Slowakei soll 500 Migranten aus Traiskirchen versorgen: Scharfe Kritik an Deal

Zelte in der Erstaufnahmestelle Traiskirchen
Zelte in der Erstaufnahmestelle Traiskirchen
Österreich wird im Rahmen einer bilateralen Vereinbarung mit der Slowakei bis Ende September 500 Flüchtlinge aus Traiskirchen in das östliche Nachbarland zur Versorgung verschicken. Vor dem EU-Innenministerrat am Donnerstag in Luxemburg sagte Innenministerin Johanna Mikl-Leitner (ÖVP), bereits im Juli würden die ersten 50 Migranten in die Slowakei kommen.
Slowakei übernimmt 500 Asylwerber
Bilder: "Schande von Traiskirchen"

“Für Österreich ist das unterm Strich billiger”, meinte Mikl-Leitner. Es handle sich um einen wichtigen Schritt in die richtige Richtung. Im August sollen dann weitere 200 folgen und die restlichen 250 sind im September an der Reihe. Der Vertrag soll in den nächsten Tagen unterzeichnet werden, so Mikl-Leitners Sprecher Hermann Muhr.

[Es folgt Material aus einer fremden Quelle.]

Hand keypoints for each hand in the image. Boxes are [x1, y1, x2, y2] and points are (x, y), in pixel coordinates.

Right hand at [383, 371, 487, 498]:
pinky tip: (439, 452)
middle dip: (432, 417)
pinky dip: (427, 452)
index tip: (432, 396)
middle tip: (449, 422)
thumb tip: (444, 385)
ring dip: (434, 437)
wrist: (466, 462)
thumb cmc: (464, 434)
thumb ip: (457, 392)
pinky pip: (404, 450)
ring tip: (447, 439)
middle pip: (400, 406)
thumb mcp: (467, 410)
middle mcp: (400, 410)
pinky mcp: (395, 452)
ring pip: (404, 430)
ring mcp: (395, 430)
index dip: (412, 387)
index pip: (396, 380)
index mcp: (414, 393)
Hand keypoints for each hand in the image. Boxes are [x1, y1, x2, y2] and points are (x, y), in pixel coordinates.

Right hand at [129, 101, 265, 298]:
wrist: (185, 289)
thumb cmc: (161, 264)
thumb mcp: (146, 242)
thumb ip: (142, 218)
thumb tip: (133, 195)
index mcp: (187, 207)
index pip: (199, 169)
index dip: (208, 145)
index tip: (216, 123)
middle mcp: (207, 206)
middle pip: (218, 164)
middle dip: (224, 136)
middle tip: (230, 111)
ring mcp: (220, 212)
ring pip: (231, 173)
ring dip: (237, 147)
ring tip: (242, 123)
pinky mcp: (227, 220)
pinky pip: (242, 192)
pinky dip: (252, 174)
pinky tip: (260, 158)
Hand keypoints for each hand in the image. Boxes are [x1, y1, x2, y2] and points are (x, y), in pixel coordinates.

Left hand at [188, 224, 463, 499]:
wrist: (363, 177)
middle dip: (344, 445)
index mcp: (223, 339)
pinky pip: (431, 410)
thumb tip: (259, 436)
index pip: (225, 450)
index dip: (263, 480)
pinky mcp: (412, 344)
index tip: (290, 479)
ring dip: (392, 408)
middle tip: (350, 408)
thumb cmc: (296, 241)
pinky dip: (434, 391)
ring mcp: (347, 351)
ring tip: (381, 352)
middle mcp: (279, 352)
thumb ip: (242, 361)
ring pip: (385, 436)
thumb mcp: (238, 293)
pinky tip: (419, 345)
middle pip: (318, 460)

Flüchtlinge kommen bei positivem Bescheid zurück

Asylverfahren würden aber weiterhin von Österreich aus geführt, betonte Mikl-Leitner. Bei einem positiven Bescheid würden in der Slowakei betreute Flüchtlinge nach Österreich zurückkommen.

 Slowakei hilft wegen Unterstützung Österreichs vor zehn Jahren

Der slowakische Innenminister Robert Kalinak bestätigte den Deal mit Österreich. Es handle sich um eine freiwillige Vereinbarung. Hintergrund sei die Unterstützung Österreichs vor etwa zehn Jahren, “als wir nicht in einer guten Position für Schengen waren und uns (Liese) Prokop und (Günther) Platter (damalige Innenminister, beide ÖVP, Anm.) geholfen haben. Österreich hat uns geholfen. Das sind nicht nur Freunde in sonnigen Tagen, sondern auch in Regentagen”.

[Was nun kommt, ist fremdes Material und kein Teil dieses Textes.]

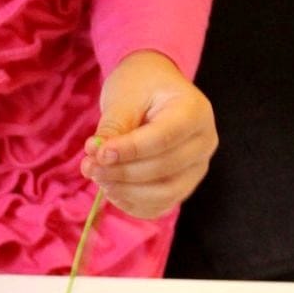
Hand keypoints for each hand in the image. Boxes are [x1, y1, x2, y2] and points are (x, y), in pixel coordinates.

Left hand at [79, 50, 217, 220]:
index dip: (129, 150)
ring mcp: (197, 167)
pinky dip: (133, 204)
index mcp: (195, 112)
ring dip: (126, 192)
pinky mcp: (184, 185)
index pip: (164, 138)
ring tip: (97, 177)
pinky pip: (161, 205)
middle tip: (89, 166)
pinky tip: (111, 190)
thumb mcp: (125, 97)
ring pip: (165, 193)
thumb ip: (113, 126)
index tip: (97, 152)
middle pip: (165, 168)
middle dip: (122, 172)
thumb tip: (97, 156)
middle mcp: (204, 143)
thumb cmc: (141, 86)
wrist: (155, 88)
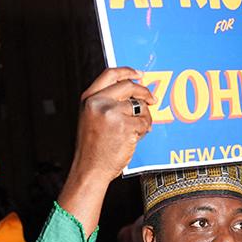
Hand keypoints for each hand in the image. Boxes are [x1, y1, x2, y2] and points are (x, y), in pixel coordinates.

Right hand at [71, 67, 155, 185]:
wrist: (90, 169)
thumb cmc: (93, 147)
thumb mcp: (91, 118)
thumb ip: (105, 102)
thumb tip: (133, 91)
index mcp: (89, 99)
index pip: (110, 74)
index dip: (127, 71)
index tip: (139, 74)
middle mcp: (99, 102)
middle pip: (129, 86)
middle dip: (144, 92)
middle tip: (153, 100)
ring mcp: (112, 113)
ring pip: (140, 106)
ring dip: (143, 118)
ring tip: (136, 131)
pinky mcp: (125, 126)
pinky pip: (144, 122)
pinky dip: (143, 130)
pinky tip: (134, 139)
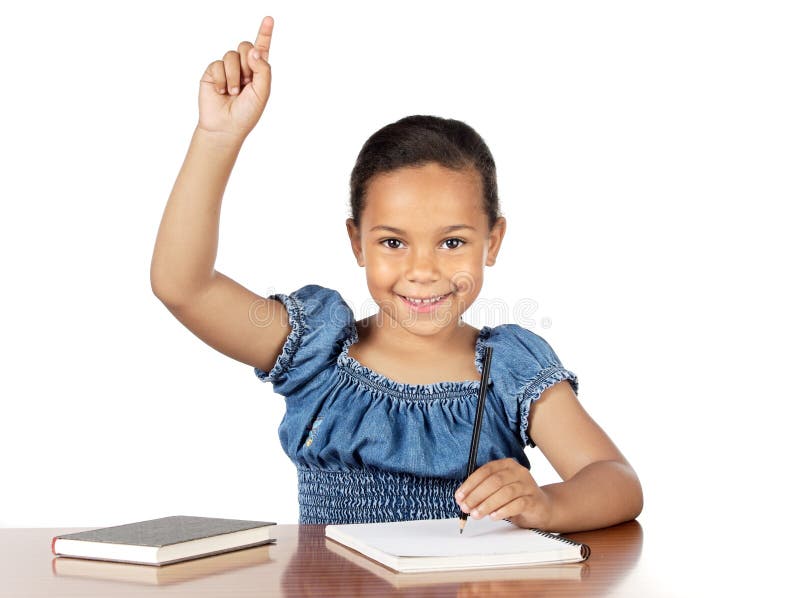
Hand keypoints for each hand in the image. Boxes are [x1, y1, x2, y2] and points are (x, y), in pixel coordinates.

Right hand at [197, 16, 273, 140]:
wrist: (225, 127)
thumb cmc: (247, 113)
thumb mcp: (262, 93)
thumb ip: (263, 70)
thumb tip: (254, 50)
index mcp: (258, 71)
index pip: (262, 48)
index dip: (265, 33)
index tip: (269, 19)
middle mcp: (243, 67)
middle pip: (246, 46)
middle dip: (247, 62)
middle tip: (246, 81)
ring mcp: (227, 69)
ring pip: (231, 55)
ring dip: (234, 76)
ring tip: (233, 92)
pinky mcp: (212, 72)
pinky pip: (217, 64)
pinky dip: (221, 79)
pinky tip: (221, 91)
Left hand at [454, 458, 552, 528]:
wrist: (541, 507)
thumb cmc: (515, 497)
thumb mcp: (498, 490)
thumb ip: (483, 490)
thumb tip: (463, 499)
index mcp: (506, 464)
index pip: (485, 471)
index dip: (470, 484)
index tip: (459, 496)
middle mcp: (518, 472)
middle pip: (494, 481)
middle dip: (476, 495)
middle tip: (466, 507)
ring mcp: (527, 485)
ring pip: (505, 493)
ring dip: (487, 505)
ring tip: (477, 514)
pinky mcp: (533, 500)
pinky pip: (517, 504)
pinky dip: (503, 511)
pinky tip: (494, 516)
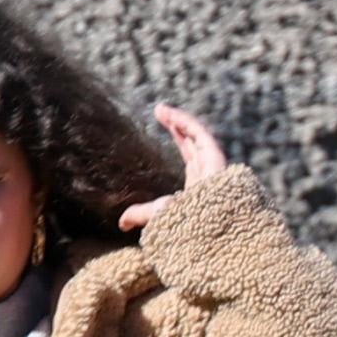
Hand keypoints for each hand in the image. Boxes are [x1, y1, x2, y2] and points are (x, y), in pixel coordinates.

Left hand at [118, 104, 228, 231]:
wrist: (203, 227)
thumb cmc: (184, 224)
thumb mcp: (158, 215)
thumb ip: (140, 215)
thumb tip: (121, 223)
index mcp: (199, 184)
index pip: (191, 155)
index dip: (180, 138)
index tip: (167, 125)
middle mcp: (208, 173)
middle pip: (193, 141)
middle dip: (178, 125)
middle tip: (160, 111)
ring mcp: (213, 165)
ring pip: (196, 135)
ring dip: (179, 120)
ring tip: (160, 109)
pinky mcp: (215, 158)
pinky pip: (201, 135)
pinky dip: (187, 124)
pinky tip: (172, 116)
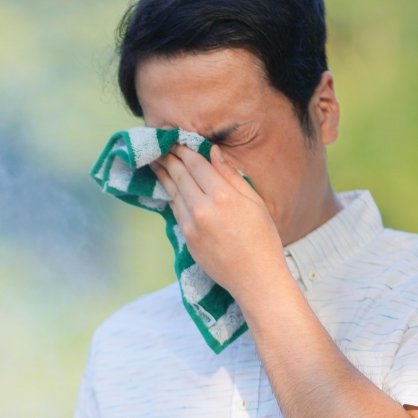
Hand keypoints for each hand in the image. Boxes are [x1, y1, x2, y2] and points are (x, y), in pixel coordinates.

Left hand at [152, 143, 289, 305]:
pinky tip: (166, 187)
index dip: (184, 150)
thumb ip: (231, 176)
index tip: (175, 139)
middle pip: (180, 176)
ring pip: (173, 193)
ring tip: (155, 161)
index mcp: (223, 195)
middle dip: (169, 158)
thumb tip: (213, 154)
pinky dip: (170, 195)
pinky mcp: (186, 238)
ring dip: (163, 175)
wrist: (255, 278)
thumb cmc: (262, 238)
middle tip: (159, 145)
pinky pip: (175, 211)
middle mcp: (202, 208)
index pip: (196, 164)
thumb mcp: (254, 202)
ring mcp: (191, 224)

Das Projekt werde erfolgreich sein. “Wir teilen die Kosten,” erklärte er. Insgesamt soll die Initiative zwei Jahre laufen. Wenn Österreich es brauche, könnten es aber auch länger sein.

Nach Angaben des Innenministeriums wird die Unterbringung in einem Universitätsgebäude im westslowakischen Ort Gabcikovo nahe der Donau erfolgen. Der Bau gehört der Technischen Universität Bratislava und ist zum Teil noch in Betrieb.

Amnesty Österreich: “Angewidertes Entsetzen”

Scharfe Kritik an dem Projekt kam von Menschenrechts- und Hilfsorganisationen. Amnesty-Österreich-Generalsekretär Heinz Patzelt empfindet angesichts des Plans “angewidertes Entsetzen”. Man gebe Flüchtlinge quasi in der “Gepäckaufbewahrung” ab, ist er empört. Die Grüne Menschenrechtssprecherin Alev Korun kritisierte “Asyldumping in Europa”: “Wenn dann ein noch ‘billigeres’ Land als die Slowakei auftaucht, dann transportieren wir die Schutzsuchenden dorthin und immer weiter an den EU-Rand?”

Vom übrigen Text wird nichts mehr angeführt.